The market is concerned that the crucible business is under pressure, and the actual profitability of the company remains steady. Affected by poor downstream silicon wafer profits and operating rates in the second quarter, we expect the short-term growth of the company's photovoltaic crucible business. In terms of volume, poor downstream profits will limit sales to a certain extent; in terms of price, according to the powder technology network, the current price of 36-inch crucibles is 15,000 to 16,000 yuan/unit, down from last year and Q1. We believe that the company's raw material reserves and leading technology are expected to guarantee profitability. We expect Crucible's gross margin to maintain a level similar to that of equipment at the current price level, leading the industry.
Technology drives the company's long-term development. The company originated from the Zhejiang University doctoral team, adheres to technological leading+scale leadership, deeply involved in the fields of photovoltaics and semiconductors, and led technological transformation in the industry. The main photovoltaic industry focuses on the comprehensive layout of “equipment+consumables”. Module equipment, tungsten diamond wire, and silicon wafer equipment continue to innovate, and battery equipment is also being developed and verified with many leading companies in the industry. The semiconductor field has been invested for many years, laying out large-scale silicon wafer equipment, advanced process equipment, components, etc. Recently, Shanghai Silicon plans to expand production of 600,000 wafers per month. Jingsheng has previously cooperated with Shanghai Silicon and is focusing on beneficial opportunities. At the same time, emphasis is placed on the development opportunities of third-generation semiconductor silicon carbide substrate materials+equipment. 8-inch cars are leading in technology and new equipment are continuously introduced to fill the gap in domestic production.
Profit forecasting and valuation
The profit forecast for 2024 and 2025 remains unchanged.

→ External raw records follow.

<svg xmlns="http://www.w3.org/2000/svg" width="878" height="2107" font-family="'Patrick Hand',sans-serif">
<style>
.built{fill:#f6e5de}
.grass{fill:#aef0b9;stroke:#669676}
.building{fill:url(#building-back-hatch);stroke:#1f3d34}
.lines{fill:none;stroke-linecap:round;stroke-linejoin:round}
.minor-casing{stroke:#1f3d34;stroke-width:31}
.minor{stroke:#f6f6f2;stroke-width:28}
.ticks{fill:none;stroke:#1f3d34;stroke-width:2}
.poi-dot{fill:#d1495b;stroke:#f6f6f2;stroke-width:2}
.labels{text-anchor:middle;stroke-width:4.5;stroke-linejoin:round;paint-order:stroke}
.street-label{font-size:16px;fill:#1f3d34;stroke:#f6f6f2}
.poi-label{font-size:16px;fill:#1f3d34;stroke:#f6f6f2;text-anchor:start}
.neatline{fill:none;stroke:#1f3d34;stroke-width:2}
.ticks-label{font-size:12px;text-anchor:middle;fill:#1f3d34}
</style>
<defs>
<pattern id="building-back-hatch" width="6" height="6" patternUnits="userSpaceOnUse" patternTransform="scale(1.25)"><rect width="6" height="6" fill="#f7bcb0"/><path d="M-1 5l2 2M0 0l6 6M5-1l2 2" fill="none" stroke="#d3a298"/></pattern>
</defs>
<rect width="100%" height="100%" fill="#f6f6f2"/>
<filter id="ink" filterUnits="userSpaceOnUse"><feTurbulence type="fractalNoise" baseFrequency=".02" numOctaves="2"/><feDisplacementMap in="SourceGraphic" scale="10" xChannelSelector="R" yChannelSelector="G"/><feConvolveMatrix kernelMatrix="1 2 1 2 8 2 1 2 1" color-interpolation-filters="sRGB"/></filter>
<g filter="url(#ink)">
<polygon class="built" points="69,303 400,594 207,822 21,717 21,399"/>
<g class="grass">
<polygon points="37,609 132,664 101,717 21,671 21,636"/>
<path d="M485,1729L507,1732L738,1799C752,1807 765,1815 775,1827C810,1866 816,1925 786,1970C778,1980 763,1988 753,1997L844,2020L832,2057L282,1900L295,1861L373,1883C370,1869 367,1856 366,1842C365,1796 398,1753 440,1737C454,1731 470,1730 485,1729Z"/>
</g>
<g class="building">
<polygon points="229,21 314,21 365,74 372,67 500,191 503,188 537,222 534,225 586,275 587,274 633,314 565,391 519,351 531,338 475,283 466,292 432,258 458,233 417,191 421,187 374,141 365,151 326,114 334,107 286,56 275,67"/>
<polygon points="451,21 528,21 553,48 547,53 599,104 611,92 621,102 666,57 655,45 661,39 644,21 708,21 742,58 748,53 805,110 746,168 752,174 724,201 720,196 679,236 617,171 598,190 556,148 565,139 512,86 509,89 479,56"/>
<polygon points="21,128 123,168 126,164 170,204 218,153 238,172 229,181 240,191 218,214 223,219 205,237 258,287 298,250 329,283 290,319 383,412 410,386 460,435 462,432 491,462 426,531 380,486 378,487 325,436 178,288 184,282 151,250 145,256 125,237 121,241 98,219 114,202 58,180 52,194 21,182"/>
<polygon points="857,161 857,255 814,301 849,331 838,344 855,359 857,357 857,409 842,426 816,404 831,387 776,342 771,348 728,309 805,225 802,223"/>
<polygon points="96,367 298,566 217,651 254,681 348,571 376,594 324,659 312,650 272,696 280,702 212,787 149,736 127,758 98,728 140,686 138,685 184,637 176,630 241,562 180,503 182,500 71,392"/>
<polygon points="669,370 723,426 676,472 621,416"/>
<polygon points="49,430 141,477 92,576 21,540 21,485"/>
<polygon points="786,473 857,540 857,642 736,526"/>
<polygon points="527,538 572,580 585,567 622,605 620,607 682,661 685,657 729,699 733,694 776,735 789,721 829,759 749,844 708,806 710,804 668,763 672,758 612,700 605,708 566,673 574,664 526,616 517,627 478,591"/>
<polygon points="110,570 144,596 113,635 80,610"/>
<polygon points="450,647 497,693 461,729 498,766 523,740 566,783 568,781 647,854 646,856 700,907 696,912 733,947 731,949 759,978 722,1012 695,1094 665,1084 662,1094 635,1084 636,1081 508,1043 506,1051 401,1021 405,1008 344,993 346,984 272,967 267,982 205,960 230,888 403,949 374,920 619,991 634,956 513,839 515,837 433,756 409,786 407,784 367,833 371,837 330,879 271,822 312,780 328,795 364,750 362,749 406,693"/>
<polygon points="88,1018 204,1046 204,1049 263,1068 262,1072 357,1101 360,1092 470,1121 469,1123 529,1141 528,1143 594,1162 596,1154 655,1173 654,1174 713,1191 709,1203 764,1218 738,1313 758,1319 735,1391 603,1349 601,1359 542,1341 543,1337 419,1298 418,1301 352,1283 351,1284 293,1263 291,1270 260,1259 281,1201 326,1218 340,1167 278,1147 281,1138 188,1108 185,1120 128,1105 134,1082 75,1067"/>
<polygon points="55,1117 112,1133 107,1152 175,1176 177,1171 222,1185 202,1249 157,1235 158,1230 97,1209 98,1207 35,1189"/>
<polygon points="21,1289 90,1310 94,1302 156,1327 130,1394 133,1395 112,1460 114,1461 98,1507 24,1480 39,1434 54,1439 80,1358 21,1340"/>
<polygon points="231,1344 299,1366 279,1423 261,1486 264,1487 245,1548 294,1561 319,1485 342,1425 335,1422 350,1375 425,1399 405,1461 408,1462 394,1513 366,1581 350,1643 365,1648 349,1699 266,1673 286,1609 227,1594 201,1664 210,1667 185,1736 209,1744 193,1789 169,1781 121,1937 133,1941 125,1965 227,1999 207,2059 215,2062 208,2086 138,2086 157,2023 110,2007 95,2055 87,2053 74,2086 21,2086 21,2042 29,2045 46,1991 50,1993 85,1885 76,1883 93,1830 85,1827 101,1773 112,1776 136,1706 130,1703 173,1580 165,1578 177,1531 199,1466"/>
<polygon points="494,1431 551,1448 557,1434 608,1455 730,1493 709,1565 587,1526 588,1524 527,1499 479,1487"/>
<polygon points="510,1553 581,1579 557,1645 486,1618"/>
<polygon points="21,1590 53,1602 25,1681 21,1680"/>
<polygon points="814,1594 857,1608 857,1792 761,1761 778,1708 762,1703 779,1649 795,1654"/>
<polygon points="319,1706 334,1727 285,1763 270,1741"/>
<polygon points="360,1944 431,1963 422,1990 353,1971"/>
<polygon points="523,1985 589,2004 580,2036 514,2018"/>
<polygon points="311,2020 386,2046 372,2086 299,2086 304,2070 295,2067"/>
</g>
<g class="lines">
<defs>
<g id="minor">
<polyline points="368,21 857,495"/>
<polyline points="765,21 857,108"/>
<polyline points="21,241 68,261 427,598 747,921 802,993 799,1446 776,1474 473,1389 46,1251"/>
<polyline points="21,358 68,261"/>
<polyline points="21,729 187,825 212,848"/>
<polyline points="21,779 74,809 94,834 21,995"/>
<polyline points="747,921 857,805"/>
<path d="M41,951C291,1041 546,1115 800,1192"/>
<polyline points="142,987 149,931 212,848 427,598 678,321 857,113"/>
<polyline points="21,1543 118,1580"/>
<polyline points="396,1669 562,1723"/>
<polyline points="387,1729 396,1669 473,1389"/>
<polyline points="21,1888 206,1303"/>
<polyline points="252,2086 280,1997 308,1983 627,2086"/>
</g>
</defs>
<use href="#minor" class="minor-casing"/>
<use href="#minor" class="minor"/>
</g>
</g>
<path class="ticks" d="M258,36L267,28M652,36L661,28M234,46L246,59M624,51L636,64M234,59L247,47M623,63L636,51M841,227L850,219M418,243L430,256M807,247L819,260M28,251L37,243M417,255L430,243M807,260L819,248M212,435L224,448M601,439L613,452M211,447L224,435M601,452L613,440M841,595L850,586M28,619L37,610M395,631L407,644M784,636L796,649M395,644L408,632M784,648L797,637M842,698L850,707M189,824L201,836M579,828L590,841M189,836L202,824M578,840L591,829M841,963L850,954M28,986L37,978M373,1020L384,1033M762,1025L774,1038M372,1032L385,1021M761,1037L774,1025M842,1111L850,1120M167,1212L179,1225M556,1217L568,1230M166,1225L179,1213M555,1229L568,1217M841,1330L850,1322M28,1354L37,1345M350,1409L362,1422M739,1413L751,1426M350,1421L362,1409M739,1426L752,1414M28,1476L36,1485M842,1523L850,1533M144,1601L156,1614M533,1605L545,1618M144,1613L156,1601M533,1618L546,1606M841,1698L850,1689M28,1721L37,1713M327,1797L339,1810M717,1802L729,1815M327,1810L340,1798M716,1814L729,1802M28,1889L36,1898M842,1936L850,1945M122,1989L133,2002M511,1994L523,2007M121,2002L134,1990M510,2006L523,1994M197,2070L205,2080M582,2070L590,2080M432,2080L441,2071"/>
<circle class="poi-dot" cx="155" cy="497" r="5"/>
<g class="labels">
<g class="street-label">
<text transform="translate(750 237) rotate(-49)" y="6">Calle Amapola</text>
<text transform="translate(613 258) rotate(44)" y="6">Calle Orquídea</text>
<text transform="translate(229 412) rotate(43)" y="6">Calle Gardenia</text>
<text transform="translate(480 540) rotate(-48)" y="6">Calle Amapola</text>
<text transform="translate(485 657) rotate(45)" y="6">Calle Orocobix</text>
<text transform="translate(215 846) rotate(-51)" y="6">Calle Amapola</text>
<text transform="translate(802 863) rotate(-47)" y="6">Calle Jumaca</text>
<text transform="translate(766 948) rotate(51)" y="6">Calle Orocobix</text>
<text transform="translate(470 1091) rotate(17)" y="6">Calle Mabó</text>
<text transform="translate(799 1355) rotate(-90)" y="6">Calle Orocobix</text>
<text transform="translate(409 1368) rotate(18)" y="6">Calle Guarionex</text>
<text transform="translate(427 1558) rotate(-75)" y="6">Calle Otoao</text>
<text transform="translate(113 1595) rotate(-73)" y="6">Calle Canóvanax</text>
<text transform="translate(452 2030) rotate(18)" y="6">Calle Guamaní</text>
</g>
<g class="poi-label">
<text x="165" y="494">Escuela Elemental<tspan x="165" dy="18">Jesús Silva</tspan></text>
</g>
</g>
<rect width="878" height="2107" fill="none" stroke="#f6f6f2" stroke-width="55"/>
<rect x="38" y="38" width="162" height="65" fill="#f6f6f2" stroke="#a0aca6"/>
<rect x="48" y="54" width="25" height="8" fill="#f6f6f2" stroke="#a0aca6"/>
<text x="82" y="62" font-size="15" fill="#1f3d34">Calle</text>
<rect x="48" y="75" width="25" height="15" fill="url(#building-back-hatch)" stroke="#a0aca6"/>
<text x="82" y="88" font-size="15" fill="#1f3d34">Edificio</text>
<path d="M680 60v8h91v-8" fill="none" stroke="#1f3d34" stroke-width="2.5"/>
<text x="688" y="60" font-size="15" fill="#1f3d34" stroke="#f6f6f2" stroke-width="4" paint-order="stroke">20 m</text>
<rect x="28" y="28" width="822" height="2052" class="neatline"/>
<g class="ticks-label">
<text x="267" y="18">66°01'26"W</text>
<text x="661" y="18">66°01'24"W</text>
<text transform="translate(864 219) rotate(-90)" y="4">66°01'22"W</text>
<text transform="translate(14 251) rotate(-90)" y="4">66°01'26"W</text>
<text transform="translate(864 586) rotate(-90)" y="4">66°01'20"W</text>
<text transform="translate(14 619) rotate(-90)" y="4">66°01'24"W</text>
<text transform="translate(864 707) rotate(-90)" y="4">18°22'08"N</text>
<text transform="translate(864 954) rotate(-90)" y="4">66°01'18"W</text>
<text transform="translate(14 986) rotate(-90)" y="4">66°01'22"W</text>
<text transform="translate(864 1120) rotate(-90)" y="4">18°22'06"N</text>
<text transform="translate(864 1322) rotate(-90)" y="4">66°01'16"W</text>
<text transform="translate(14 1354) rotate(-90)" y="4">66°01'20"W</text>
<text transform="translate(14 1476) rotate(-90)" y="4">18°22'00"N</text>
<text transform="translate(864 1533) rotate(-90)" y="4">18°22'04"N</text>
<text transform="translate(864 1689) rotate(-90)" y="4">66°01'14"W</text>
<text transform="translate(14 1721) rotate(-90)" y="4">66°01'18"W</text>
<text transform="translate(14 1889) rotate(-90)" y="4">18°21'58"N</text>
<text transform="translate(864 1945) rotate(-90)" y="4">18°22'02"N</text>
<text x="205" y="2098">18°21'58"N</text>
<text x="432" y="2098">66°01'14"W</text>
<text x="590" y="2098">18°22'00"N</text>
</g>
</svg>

The current stock price corresponds to the 2024/2025 price-earnings ratio of 7.9x/6.6x. Maintaining an industry rating and a target price of 43.00 yuan, corresponding to 10.2 times the price-earnings ratio of 2024 and 8.4 times the price-earnings ratio of 2025, there is 27.9% upside compared to the current stock price.
risks
There is a risk of technology iteration, and the downstream production expansion progress is lower than expected.